Data - Monte Carlo Comparison, Take 2
I re-examined the data - pythia comparison in my analysis after some good questions were raised during my preliminary result presentation at today's Spin PWG meeting. In particular, there was some concern over occasionally erratic error bars in the simulation histograms and also some questions about the shape of the z-vertex distributions.
Well, the error bars were a pretty easy thing to nail down once I plotted my simulation histograms separately for each partonic pt sample. You can browse all of the plots at
http://deltag5.lns.mit.edu/~kocolosk/datamc/samples/
If you look in particular at the lower partonic pt samples you'll see that I have very few counts from simulations in the triggered histograms. This makes perfect sense, of course: any jets that satisfy the jet-patch triggers at these low energies must have a high neutral energy content. Unfortunately, the addition of one or two particles in a bin from these samples can end up dominating that bin because they are weighted so heavily. I checked that this was in fact the problem by requiring at least 10 particles in a bin before I combine it with bins from the other partonic samples. Incidentally, I was aready applying this cut to the trigger bias histograms, so nothing changes there. The results are at
http://deltag5.lns.mit.edu/~kocolosk/datamc/cut_10/
If I compare e.g. the z-vertex distribution for pi+ from my presentation (on the left) with the same distribution after requiring at least 10 particles per bin (on the right) it's clear that things settle down nicely after the cut:
(The one point on the after plot that still is way too high can be fixed if I up the cut to 15 particles, but in general the plots look worse with the cut that high). Unfortunately, it's also clear that the dip in the middle of the z-vertex distribution is still there. At this point I think it's instructive to dig up a few of the individual distributions from the partonic pt samples. Here are eta (left) and v_z (right) plots for pi+ from the 7_9, 15_25, and above_35 samples (normalized to 2M events from data instead of the full 25M sample because I didn't feel like waiting around):
7_9:
15_25:
above_35
You can see that as the events get harder and harder there's actually a bias towards events with *positive* z vertices. At the same time, the pseudorapidity distributions of the harder samples are more nearly uniform around zero. I guess what's happening is that the jets from these hard events are emitted perpendicular to the beam line, and so in order for them to hit the region of the BEMC included in the trigger the vertices are biased to the west.

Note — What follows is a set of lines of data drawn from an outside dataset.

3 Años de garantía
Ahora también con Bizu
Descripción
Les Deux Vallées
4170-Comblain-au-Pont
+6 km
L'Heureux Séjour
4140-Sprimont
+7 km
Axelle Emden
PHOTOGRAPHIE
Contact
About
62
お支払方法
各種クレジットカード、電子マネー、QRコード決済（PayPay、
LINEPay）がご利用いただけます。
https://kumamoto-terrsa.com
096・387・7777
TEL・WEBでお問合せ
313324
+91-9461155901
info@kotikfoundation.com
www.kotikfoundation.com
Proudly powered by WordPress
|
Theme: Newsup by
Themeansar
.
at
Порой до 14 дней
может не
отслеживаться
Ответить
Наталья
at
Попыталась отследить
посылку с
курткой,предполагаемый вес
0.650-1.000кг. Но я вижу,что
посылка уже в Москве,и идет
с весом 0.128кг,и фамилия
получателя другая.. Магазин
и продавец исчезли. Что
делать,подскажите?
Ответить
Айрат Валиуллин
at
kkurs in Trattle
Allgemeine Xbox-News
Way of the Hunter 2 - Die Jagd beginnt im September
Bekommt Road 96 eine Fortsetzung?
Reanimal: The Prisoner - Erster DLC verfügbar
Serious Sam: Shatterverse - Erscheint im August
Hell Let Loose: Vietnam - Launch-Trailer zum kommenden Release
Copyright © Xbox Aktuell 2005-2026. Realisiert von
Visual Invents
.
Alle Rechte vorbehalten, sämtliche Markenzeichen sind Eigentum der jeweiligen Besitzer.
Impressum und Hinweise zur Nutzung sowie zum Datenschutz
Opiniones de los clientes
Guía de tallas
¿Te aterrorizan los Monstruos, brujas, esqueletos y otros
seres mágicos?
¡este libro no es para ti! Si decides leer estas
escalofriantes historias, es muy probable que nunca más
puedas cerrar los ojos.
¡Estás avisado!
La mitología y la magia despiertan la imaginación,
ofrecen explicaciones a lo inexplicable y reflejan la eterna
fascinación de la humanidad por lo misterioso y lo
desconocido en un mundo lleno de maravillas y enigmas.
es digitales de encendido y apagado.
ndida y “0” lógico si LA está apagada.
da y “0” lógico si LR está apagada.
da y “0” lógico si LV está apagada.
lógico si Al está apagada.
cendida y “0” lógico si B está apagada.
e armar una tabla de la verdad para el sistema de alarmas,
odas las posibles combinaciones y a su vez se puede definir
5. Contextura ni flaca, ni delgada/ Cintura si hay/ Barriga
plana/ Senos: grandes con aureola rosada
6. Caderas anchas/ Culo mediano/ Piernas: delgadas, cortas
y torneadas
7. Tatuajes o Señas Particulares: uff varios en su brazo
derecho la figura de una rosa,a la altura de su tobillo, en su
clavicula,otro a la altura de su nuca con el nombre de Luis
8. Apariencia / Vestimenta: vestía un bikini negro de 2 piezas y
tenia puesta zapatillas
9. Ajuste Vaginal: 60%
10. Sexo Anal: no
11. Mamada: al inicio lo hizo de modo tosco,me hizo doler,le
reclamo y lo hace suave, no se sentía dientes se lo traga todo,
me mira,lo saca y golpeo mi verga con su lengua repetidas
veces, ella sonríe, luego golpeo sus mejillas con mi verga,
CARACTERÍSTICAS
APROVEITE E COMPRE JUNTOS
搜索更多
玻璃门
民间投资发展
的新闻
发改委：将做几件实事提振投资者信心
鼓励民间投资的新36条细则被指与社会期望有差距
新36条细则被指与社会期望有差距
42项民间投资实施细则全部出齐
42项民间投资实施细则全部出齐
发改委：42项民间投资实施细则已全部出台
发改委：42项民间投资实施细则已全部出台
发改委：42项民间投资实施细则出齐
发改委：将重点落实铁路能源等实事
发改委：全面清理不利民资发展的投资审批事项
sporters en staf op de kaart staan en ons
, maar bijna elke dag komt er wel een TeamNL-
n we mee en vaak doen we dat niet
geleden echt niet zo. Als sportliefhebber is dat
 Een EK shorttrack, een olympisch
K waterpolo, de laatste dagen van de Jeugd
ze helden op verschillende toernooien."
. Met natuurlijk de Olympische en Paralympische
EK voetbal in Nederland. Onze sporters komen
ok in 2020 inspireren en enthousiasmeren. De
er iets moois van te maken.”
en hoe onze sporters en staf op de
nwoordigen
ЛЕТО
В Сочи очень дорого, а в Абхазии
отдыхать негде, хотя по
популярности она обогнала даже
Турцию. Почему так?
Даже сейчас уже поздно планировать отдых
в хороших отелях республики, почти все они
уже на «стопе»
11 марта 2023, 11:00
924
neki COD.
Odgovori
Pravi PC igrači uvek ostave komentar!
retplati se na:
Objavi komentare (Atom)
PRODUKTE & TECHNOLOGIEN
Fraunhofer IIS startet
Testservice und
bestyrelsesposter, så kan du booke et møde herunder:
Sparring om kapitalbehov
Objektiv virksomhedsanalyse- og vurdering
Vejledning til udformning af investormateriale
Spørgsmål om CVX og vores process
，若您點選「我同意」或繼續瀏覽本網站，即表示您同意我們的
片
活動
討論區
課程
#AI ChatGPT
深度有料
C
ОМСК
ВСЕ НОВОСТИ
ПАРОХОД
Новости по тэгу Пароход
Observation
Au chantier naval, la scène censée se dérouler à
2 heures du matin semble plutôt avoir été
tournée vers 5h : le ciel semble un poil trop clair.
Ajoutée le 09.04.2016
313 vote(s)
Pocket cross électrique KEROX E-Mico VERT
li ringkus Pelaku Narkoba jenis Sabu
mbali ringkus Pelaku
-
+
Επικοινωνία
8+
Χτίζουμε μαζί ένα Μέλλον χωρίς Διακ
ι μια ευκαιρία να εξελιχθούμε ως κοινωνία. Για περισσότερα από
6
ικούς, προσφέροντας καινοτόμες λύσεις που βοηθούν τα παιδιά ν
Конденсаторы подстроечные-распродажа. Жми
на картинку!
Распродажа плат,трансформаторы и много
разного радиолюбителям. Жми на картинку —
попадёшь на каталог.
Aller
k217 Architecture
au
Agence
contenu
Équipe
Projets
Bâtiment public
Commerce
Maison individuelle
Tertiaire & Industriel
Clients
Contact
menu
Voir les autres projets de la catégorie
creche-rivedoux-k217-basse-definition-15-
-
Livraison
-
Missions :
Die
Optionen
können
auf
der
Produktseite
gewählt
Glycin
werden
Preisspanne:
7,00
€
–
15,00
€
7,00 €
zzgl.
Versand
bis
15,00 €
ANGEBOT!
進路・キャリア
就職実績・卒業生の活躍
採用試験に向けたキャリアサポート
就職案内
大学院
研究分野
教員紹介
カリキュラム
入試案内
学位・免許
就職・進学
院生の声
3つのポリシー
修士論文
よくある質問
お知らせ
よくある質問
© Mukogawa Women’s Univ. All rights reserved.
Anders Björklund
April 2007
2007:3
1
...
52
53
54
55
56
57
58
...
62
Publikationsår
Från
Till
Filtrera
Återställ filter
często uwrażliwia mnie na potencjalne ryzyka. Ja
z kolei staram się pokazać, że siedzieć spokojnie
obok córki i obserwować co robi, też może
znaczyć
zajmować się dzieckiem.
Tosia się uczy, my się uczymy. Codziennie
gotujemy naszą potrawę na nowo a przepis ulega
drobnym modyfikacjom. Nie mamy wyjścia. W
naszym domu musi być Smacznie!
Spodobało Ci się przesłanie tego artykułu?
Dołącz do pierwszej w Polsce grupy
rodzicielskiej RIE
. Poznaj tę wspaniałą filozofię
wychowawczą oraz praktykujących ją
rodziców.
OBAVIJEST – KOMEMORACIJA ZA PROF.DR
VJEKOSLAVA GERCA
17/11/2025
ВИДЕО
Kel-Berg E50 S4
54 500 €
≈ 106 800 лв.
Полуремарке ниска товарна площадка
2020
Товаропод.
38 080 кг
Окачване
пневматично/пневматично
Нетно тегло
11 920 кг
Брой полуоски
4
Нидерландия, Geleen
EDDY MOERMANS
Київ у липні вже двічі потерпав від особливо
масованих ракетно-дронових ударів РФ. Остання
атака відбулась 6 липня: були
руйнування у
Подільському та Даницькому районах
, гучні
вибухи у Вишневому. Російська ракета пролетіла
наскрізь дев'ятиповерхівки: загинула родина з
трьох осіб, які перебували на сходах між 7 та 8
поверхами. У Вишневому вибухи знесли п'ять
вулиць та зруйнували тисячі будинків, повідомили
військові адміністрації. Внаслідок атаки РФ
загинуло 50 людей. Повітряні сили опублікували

So, that's all well and good, but we still have the case that the combined vertex distribution from simulation does not match the data. The implication from this mismatch is that the event-weighting procedure is a little bit off; maybe the hard samples are weighted a little too heavily? I tried tossing out the 45_55 and 55_65 samples, but it didn't improve matters appreciably. I'm open to suggestions, but at the same time I'm not cutting on the offline vertex position, so this comparison isn't quite as important as some of the other ones.
One other thing: while I 've got your attention, I may as well post the agreement for MB triggers since I didn't bother to show it in the PPT today. Here are pt, eta, phi, and vz distributions for pi+. The pt distribution in simulation is too hard, but that's something I've shown before:
Conclusions:
New data-mc comparisons requiring at least 10 particles per sample bin in simulation result in improved error bars and less jittery simulation distributions. The event vertex distribution in simulation still does not match the data, and a review of event vertex distributions from individual samples suggests that perhaps the hard samples are weighted a bit too heavily.